Freed to flourish

My soul yearned to value the parts of myself I had suppressed

Alfcermed/Pixabay Alfcermed/Pixabay

I’ve tried to love and serve God for as long as I can remember, but it’s only in the last eight years that I have acknowledged the harmful effects of a patriarchal understanding of God. 

Patriarchy instilled a deep sense of lack in myself and in anything not defined as masculine. When God is only gendered as male, and the dominant understanding of scripture prioritizes males and the characteristics associated with masculinity, I doubt my own value and sense of knowing. 

Giving myself permission to understand God differently took courage and faith. My soul yearned to value the parts of myself that I began suppressing around 9 years old. Even then I recognized life would be easier if I aligned with gender norms and a patriarchal understanding of faith and of God. I worked diligently to fit into the mold of a good Christian girl: compliant, supportive, small. 

I began to see life in a new way in 2016 when I became aware of systemic racism while visiting my daughter in Philadelphia. Reading womanist theologians’ interpretations of scripture, I saw how racism, sexism and other forms of oppression grew from a system that values men above others.  

I was drawn to the idea of the divine feminine: a sense of knowing that registers in the body before the mind. It honors characteristics often defined as feminine — collaboration, leading in a way that makes space for others, exercising power with instead of power over. 
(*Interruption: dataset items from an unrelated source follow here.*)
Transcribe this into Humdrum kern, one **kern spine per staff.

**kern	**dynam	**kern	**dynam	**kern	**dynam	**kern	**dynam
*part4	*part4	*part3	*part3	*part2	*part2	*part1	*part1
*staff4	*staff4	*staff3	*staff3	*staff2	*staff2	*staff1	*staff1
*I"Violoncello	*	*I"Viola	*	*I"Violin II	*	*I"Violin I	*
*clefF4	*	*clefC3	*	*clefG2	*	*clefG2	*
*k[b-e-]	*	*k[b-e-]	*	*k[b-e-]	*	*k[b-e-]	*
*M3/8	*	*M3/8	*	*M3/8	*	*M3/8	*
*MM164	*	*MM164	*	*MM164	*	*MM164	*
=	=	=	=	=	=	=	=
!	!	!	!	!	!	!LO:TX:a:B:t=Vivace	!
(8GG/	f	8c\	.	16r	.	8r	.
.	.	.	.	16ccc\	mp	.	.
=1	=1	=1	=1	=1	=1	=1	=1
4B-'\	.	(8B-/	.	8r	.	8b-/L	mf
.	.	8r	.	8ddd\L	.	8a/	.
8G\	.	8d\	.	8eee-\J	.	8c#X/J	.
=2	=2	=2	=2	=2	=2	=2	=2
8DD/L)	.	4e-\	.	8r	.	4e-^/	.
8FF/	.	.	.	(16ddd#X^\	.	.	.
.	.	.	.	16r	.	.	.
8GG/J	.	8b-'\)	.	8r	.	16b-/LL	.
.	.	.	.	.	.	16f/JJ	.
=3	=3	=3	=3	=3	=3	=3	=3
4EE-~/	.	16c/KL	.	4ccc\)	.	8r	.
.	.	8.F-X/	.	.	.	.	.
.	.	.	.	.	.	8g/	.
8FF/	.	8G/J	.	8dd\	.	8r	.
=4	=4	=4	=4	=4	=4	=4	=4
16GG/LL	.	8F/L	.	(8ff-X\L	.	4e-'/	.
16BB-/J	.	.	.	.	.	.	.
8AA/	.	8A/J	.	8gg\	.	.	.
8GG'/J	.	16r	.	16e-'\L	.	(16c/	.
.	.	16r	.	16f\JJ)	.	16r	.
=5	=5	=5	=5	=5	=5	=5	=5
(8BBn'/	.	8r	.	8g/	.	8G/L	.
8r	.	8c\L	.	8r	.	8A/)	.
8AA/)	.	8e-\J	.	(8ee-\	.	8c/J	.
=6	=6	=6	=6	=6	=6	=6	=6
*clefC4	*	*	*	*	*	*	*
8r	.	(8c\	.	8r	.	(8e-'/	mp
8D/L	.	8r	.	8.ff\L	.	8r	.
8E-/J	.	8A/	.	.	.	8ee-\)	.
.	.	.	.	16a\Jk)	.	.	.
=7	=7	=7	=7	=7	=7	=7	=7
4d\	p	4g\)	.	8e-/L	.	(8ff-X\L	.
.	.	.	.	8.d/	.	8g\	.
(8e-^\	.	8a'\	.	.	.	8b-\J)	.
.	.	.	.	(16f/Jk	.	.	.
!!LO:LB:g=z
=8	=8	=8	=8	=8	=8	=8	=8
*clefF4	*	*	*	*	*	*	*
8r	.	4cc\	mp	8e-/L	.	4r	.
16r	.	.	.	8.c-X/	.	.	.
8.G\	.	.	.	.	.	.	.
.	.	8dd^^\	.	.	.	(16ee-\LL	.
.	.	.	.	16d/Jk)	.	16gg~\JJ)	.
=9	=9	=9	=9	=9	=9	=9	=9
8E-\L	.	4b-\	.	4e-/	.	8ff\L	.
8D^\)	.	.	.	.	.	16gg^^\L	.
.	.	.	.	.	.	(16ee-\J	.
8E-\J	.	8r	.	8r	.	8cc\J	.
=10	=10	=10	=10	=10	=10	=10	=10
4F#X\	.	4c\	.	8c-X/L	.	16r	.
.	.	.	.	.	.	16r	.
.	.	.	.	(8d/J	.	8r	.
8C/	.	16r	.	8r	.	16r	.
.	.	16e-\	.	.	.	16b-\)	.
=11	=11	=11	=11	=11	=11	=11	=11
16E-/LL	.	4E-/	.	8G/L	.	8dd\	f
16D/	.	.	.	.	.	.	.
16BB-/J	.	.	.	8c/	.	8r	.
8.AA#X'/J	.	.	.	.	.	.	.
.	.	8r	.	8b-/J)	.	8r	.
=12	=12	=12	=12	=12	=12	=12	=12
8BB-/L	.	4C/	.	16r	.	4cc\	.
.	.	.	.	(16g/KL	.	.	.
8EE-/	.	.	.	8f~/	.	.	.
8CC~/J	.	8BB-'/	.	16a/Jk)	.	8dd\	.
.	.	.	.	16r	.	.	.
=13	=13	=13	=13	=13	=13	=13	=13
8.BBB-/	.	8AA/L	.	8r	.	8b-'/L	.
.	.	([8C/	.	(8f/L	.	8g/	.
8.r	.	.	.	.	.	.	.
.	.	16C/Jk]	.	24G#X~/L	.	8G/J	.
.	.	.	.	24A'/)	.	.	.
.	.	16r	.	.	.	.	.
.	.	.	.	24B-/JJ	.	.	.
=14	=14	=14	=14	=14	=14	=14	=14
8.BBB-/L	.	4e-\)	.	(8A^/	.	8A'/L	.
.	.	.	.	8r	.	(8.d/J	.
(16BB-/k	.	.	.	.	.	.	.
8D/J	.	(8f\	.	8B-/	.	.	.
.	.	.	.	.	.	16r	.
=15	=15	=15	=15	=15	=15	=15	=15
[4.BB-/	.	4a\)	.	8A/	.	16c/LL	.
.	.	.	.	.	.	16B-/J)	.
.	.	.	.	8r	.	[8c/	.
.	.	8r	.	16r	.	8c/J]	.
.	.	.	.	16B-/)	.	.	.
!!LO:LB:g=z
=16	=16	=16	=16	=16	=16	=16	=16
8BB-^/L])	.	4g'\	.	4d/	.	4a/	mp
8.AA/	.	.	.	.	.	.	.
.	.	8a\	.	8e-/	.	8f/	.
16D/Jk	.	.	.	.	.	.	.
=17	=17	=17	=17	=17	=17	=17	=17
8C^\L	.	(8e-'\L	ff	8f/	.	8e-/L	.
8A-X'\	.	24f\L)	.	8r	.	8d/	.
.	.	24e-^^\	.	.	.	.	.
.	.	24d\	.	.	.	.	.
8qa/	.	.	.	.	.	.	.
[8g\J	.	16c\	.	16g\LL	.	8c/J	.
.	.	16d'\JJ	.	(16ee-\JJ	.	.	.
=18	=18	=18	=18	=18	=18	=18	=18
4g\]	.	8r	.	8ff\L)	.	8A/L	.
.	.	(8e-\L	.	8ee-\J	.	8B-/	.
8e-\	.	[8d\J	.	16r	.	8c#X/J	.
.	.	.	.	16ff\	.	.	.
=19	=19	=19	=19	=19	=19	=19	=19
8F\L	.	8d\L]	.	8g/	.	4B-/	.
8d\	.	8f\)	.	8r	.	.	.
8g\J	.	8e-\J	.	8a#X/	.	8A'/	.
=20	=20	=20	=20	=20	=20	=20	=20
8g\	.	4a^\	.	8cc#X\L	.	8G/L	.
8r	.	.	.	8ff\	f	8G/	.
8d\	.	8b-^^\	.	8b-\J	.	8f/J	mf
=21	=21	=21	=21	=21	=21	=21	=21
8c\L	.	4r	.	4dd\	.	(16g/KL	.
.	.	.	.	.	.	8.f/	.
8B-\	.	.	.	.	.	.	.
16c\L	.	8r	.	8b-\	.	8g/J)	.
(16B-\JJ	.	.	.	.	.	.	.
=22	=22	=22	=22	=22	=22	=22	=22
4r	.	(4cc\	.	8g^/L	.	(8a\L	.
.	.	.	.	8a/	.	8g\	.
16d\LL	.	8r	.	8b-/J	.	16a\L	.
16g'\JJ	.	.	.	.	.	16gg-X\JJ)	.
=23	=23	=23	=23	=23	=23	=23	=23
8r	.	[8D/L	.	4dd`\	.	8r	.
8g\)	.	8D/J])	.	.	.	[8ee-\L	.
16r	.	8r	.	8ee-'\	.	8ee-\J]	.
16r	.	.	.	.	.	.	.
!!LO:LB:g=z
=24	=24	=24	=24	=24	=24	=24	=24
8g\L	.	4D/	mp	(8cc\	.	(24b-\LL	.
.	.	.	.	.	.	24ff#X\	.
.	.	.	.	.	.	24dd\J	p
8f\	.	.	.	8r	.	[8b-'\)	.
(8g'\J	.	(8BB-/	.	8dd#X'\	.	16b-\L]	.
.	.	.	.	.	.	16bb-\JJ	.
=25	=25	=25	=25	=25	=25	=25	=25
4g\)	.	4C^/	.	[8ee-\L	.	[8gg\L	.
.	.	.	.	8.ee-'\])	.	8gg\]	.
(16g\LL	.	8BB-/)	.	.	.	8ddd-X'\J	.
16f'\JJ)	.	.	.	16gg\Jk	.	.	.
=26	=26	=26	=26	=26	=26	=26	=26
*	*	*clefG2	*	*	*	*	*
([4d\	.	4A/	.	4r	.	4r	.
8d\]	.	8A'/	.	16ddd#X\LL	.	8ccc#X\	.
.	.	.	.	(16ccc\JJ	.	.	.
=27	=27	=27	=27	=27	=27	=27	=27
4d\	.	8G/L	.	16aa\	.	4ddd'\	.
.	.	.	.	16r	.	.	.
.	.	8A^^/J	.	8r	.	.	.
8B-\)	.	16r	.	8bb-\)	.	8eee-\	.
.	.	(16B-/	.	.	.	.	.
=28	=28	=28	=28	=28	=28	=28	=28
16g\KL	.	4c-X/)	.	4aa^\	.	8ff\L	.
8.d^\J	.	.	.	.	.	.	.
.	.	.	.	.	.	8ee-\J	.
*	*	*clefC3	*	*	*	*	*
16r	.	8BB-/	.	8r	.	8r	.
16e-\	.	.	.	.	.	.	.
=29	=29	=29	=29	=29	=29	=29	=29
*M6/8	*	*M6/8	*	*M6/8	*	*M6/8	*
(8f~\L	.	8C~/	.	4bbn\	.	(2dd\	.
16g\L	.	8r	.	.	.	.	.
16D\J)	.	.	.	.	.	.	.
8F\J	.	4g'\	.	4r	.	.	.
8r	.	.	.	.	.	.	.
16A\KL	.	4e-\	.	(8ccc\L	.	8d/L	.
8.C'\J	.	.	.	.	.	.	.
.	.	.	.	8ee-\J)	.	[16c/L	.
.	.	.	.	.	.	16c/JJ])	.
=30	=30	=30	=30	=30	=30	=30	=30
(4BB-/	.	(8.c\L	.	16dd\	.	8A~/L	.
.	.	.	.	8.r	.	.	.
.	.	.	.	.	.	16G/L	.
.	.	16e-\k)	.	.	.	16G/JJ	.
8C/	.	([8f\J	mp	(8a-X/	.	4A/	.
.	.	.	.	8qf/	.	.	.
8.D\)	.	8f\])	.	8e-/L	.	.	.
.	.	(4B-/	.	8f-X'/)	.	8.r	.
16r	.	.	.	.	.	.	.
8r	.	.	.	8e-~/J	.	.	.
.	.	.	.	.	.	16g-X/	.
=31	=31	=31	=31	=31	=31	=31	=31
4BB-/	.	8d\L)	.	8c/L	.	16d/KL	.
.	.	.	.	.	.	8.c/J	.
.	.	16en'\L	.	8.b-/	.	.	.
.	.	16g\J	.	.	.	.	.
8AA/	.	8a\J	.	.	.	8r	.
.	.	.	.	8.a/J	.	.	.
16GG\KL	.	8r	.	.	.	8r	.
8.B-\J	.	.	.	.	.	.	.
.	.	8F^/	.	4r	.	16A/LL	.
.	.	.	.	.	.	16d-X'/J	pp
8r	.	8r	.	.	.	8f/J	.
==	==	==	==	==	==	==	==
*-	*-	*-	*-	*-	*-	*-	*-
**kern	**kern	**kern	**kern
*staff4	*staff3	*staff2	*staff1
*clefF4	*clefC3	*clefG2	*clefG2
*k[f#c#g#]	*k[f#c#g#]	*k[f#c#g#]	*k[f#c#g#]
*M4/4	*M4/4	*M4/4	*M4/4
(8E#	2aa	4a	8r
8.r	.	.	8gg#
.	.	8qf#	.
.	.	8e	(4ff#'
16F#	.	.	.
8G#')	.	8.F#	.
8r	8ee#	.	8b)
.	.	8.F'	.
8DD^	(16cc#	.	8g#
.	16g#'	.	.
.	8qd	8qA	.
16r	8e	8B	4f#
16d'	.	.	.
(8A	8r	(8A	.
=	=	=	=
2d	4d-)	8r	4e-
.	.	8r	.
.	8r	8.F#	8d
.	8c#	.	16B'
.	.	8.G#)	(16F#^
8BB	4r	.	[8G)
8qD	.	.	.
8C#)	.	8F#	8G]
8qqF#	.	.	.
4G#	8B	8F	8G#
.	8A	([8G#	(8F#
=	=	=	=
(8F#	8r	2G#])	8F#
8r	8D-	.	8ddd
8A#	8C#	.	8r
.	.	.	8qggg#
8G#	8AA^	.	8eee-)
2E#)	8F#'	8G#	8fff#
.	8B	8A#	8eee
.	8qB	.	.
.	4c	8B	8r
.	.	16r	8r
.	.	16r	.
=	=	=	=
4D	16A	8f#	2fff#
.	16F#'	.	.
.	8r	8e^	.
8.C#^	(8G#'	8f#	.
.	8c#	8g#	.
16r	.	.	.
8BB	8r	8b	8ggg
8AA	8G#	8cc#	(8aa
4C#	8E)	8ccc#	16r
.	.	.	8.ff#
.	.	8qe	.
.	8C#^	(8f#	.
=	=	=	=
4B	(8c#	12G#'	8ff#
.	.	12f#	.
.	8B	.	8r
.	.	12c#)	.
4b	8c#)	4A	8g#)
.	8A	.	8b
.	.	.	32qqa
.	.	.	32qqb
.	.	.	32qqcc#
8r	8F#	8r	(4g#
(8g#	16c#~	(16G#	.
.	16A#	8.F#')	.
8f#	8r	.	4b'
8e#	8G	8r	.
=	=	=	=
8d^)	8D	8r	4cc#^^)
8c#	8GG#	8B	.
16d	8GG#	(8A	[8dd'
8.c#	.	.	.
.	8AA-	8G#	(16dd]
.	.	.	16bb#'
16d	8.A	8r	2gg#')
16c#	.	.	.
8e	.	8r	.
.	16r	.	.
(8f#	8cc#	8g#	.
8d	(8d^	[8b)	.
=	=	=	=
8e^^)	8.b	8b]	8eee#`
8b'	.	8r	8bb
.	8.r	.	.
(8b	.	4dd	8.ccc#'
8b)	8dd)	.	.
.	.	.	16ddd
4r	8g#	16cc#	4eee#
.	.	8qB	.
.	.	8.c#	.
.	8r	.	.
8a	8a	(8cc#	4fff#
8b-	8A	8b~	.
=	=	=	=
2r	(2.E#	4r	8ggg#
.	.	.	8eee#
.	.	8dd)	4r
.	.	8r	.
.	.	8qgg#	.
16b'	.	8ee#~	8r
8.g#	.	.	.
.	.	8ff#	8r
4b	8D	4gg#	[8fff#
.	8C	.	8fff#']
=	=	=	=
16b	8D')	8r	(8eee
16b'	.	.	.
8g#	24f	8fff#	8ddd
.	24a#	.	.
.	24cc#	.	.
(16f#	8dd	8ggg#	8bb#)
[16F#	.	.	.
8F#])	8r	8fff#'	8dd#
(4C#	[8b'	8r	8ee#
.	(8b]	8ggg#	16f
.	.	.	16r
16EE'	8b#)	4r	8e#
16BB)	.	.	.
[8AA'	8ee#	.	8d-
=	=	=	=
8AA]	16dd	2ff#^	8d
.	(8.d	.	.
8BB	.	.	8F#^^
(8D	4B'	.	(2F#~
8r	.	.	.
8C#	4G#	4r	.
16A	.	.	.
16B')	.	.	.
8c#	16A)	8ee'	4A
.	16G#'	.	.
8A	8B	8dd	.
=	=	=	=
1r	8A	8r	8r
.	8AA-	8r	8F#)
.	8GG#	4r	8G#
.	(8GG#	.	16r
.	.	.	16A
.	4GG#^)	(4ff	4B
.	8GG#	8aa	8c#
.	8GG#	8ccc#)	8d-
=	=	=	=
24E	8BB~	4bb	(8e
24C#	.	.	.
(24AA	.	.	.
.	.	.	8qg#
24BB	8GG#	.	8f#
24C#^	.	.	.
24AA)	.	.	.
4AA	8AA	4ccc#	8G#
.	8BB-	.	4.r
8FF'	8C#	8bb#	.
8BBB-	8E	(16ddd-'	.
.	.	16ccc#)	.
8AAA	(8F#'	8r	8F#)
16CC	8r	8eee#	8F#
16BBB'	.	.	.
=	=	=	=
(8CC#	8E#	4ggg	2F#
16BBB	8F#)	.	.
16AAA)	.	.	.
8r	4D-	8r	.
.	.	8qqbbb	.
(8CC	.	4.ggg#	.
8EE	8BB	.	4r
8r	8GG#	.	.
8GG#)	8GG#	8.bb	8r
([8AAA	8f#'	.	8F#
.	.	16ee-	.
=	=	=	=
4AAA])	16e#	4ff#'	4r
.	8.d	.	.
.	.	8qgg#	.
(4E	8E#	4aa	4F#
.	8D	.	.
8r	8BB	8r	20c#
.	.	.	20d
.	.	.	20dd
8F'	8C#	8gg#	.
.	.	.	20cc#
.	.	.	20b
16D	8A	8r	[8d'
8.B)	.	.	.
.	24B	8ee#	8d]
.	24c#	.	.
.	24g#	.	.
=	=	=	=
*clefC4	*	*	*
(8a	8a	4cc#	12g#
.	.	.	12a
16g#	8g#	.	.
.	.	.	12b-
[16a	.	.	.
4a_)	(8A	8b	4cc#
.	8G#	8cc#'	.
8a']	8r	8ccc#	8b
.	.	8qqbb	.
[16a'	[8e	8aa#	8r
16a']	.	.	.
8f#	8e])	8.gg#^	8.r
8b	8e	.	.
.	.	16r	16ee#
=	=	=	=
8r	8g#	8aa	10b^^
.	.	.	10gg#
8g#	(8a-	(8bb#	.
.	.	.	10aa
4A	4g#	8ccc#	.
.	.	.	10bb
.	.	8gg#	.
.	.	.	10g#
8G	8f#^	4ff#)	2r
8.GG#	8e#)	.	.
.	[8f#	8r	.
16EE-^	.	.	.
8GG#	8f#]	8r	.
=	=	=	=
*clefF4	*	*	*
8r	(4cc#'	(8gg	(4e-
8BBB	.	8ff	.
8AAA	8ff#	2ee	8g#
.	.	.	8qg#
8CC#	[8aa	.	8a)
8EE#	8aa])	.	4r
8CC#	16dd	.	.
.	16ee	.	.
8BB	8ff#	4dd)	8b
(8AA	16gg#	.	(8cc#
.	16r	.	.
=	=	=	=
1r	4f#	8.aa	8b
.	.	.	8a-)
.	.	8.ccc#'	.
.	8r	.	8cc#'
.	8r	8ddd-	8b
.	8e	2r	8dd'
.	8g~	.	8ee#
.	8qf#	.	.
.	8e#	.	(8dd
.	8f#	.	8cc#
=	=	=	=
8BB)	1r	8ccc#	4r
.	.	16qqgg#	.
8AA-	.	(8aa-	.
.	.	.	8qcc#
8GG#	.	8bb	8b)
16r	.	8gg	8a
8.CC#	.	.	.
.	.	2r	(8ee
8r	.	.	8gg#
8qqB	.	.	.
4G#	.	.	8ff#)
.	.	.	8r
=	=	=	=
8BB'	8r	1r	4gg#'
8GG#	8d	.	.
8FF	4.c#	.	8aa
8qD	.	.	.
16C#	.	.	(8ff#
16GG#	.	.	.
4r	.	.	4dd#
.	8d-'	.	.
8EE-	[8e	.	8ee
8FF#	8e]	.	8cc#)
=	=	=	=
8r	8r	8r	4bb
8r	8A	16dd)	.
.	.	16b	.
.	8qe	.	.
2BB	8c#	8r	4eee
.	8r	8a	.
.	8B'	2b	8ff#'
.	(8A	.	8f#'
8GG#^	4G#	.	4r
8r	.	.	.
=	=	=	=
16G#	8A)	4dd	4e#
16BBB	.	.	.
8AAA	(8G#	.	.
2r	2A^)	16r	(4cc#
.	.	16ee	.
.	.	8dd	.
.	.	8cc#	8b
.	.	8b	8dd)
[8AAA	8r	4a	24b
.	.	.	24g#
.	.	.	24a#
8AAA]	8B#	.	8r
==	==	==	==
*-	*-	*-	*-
Understanding God as genderless and affirming God’s feminine aspects — nurturing, gentleness, collaboration — grounds me. It helps me to be self-aware, authentic, connected to my values. I am able to speak and act with confidence while also making space for others. I learn from others while honoring my own knowing.

When I am grounded, I am better able to interact with others as I intend. I can be nonjudgmental, transparent and vulnerable. When I live authentically, without posturing or pretending, people can trust me. 

Trust builds connections. Connections lay the foundation for change. As the People’s Supper organization says, “Social change moves at the speed of relationships. Relationships move at the speed of trust.” 

Resisting patriarchy strengthens my desire for racial justice. I don’t want to conform to a culture that benefits some and oppresses others. I want to live in a world where healing, rather than shame, is centered.

Setting aside patriarchal understandings of God — logical, rational, linear, unemotional — allows me to honor my own sense of knowing, based on intuition and an embodied, real-world perspective. It frees me to be curious and to listen to others while seeking the Spirit’s presence and guidance. It makes space for creativity and wonder. It invites me to be open to new ideas for sticky situations. 

Moving beyond patriarchal understandings of God helps us see new ways of addressing problems such as systemic oppression, climate catastrophe and war. Freeing our faith from patriarchy is key to creating a world where everyone can flourish.

Jill Heine of New Holland, Pa., is a member of Ridgeview Mennonite Church in Gordonville, Pa. After working in business and education for over 25 years, she created On The Journey Consulting, which helps people and organizations build cultures that work for everyone through support and by promoting accountability using restorative practices.